Terraform manages users and privileges declaratively through database providers. Because it tracks state, terraform plan shows exactly which users and grants will change before you apply — and destroying a user is as simple as removing its block.

MySQL / MariaDB

Use the community petoju/mysql provider (the maintained successor to the archived HashiCorp one) with its mysql_user and mysql_grant resources.

terraform {
  required_providers {
    mysql = {
      source  = "petoju/mysql"
      version = "~> 3.0"
    }
  }
}

provider "mysql" {
  endpoint = "127.0.0.1:3306"
  username = "root"
  password = var.mysql_root_password
}

resource "mysql_user" "app" {
  user               = "app_user"
  host               = "%"
  plaintext_password = var.app_password
}

resource "mysql_grant" "app" {
  user       = mysql_user.app.user
  host       = mysql_user.app.host
  database   = "app_db"
  privileges = ["SELECT", "INSERT", "UPDATE", "DELETE"]
}

PostgreSQL

Use the cyrilgdn/postgresql provider with postgresql_role and postgresql_grant.

resource "postgresql_role" "app" {
  name     = "app_user"
  login    = true
  password = var.app_password
}

resource "postgresql_grant" "app" {
  role        = postgresql_role.app.name
  database    = "app_db"
  schema      = "public"
  object_type = "table"
  privileges  = ["SELECT", "INSERT", "UPDATE", "DELETE"]
}

Why Terraform for database users & grants?

Terraform's plan/apply workflow gives you a reviewable diff of every access change, a single source of truth in state, and the same tooling you already use for the rest of your infrastructure.
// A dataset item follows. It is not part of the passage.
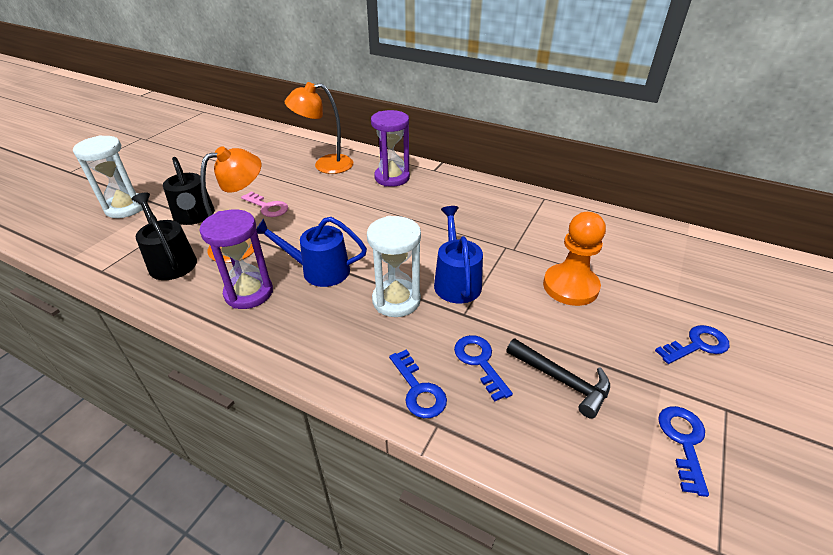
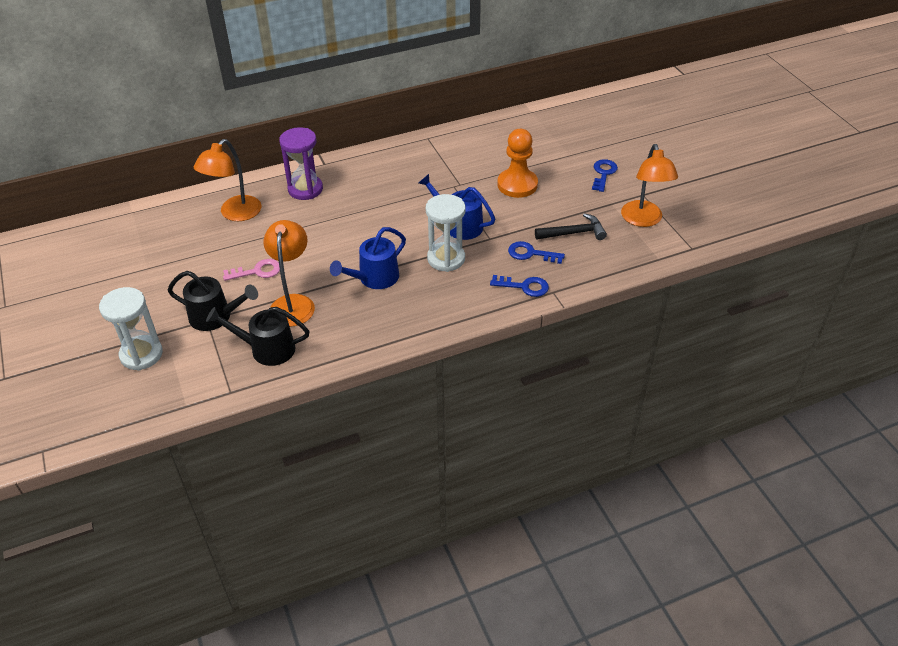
camera: 50 degrees left, 5 degrees up
purple hourglass [200,209,273,309] -> none
blue key [658,406,709,497] -> orange lamp [621,144,678,227]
It's especially natural when the database itself is provisioned by Terraform — for example an AWS RDS or Cloud SQL instance — so the instance and its users live in one codebase. Keep passwords in variables sourced from a secrets manager, and remember that secrets end up in Terraform state, so encrypt and lock down your state backend.

Prefer credentials that don't live anywhere? Vault dynamic secrets

Static users are only one option. HashiCorp Vault's database secrets engine generates short-lived, on-demand database users: an app requests credentials, Vault runs your CREATE USER/GRANT statements, hands back a username and password with a TTL, and automatically drops the user when the lease expires. That removes long-lived passwords from config entirely.